New Laws Aimed At “Blue Lives Matter” Ideology

Immediately before the 2016 election, people couldn’t have been more politically polarized. Unfortunately, not much has changed since Trump took office. One thing that is high on the Trump Administration’s list are “Blue Lives Matter” laws. The “Black Lives Matter” organization, created to help the plight of African-American citizens being shot by police officers around the nation in high-profile cases, was highly influential in the 2016 campaign. Although the formation of the group was arguably positive for the African-American community, the results were not the same for police officers.

One of Trump’s campaign promises was that he would return America to “law and order,” which included respect and protection for law enforcement officials. Following the Michael Brown case and other sensational Youtube videos, several men in blue were massacred across the US. They were targeted by groups incensed by the “Black Lives Matter” movement. “Blue Lives Matter” is a response to help law enforcement protect themselves from being injured or killed due to mounting disorder and racial divides.

Due to the deaths of many police officers, 14 states have enacted the “Blue Lives Matter” laws allowing law enforcement to impose stiffer and harsher punishments on those who specifically target or harm police officers. It’s not just about shooting or killing law enforcement; other things have been added to the laws to broaden the scope of their reach. In Missouri, for instance, the law includes victims that are off-duty police, and relatives of police officers who are targeted simply due to their association with law enforcement. It also includes those who work in law enforcement agencies.

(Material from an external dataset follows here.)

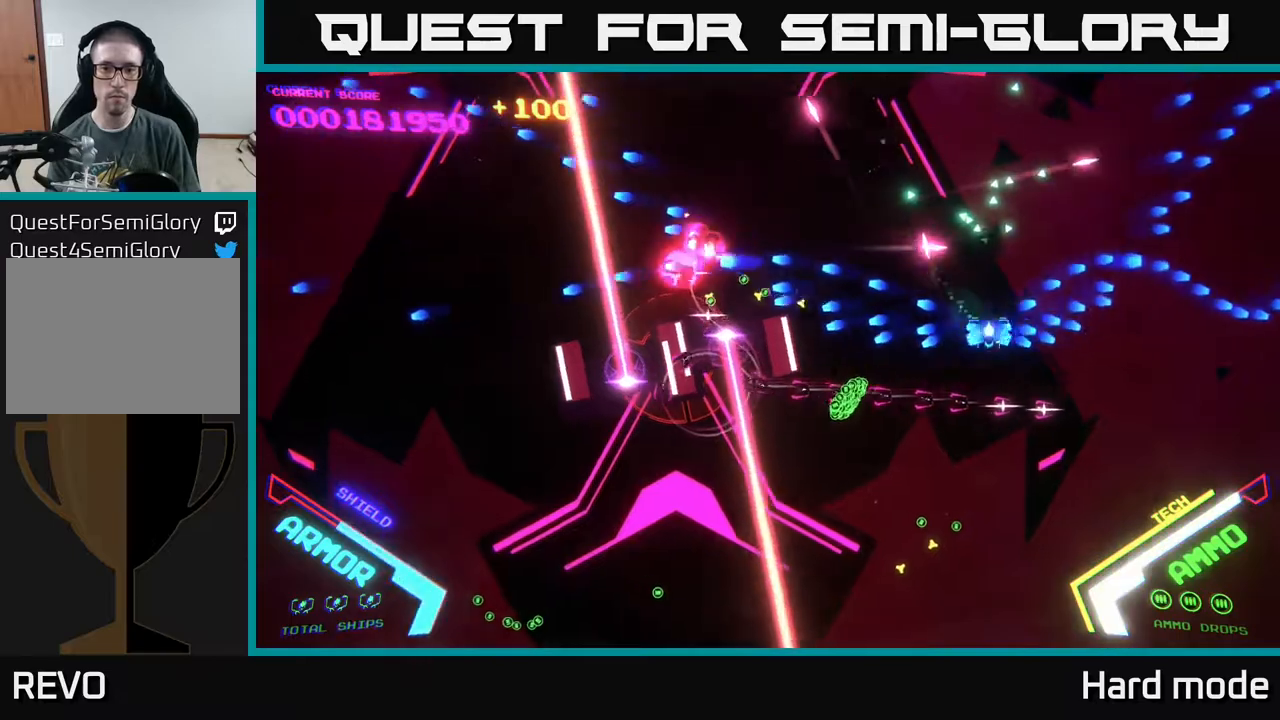
{"buttons": ["B"], "left_stick": "down-left", "events": [[433, "left_stick", "down-left"]]}
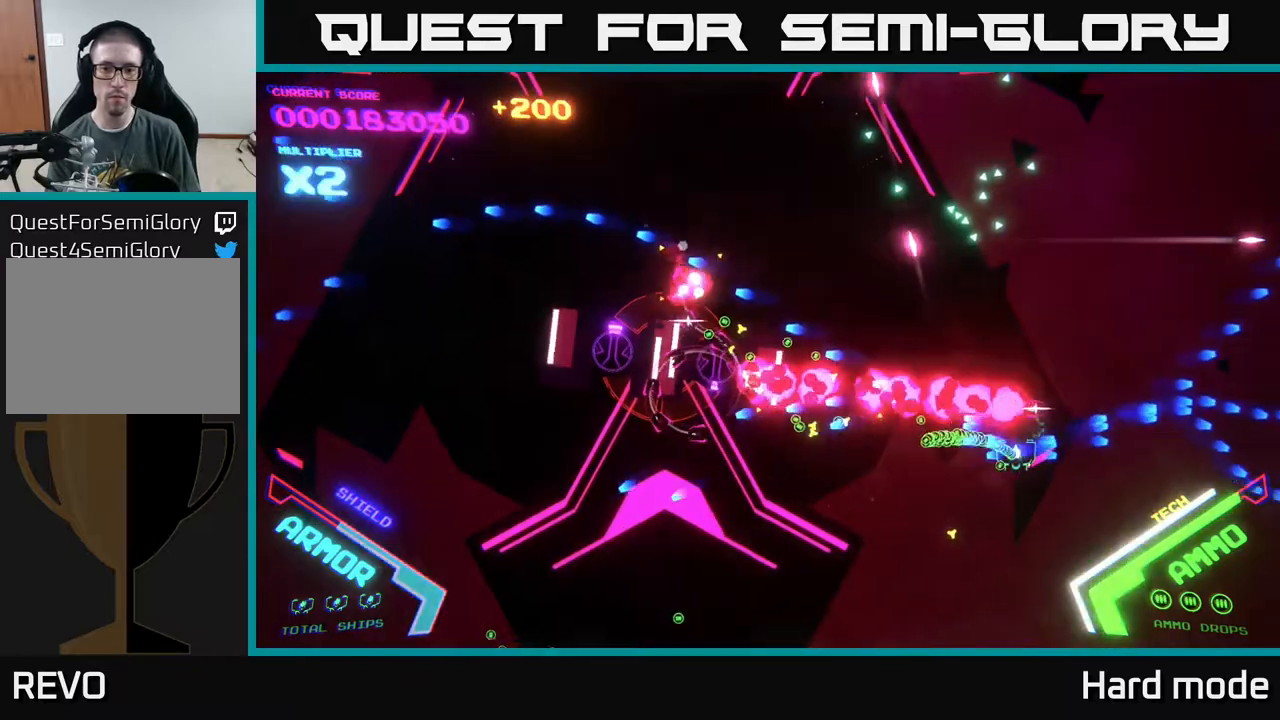
{"buttons": ["B"], "left_stick": "down-left", "events": [[300, "left_stick", "up-left"], [500, "left_stick", "down-left"]]}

Proponents of the law insist that it isn’t created to give police officers a license to mistreat people or to excuse any officer who works outside of the law. Rather, its purpose is  to give law enforcement protection against those who perpetrate violence against them just because of the line of work they have chosen.

Those who are already wary of the law believe that it is another measure to stamp out citizens’ civil rights and will be used to excuse aggressive tactics that are already well outside the realm of what is fair or legal. Protesters across the state of Missouri believe that it makes it nearly impossible for the public to show concern, to protest, or even to look at law enforcement incorrectly out of fear of retaliation.

The statistics show that in 2016, 143 officers were killed in the line of duty, 21 of whom were targeted specifically for retaliatory reasons. This is the highest number of police deaths recorded in almost two decades, leaving police officers feeling vulnerable as tensions rise. The new use of video and the internet has portrayed the police in a negative light in many communities, putting police officers’ lives in jeopardy when they are trying to help the very people who are protesting their actions.

Almost all states already have legislation in place that allows the enhancement of punishments when it comes to law enforcement. Last year in Louisiana, statutes began to include first responders, firefighters and any medical personnel, making targeted violence against those who work in those fields a hate crime. According to Zirkin and Schmerling Law, although more detailed laws have passed in just a dozen states, many others are considering how well they are protecting their men and women in blue and whether harsher penalties will stop the persecution of police officers across the nation.

Many legal scholars are fearful that the increase of police-violence punishments are a direct reaction to fatal shootings that could pose problems if they aren’t carefully thought through. Making knee-jerk legislation barely ever helps correct a problem; in some instances it makes it worse.

Proponents of the “Black Lives Matter” movement believe that any progress they made over the past two years has been struck down and that the African-American community is once again vulnerable to police brutality. These cases are already difficult to prosecute, and the new “Blue Lives Matter” laws might make it nearly impossible to take on authority and win — even in cases where it can be proven that the police went too far.

A return to law and order was the first order of action on Trump’s list, and it appears that many lawmakers are ripe to help their district’s men and women in blue be less vulnerable to needless violence. What it will do to help relations and tensions in the least-served yet most-needed communities remains to be seen.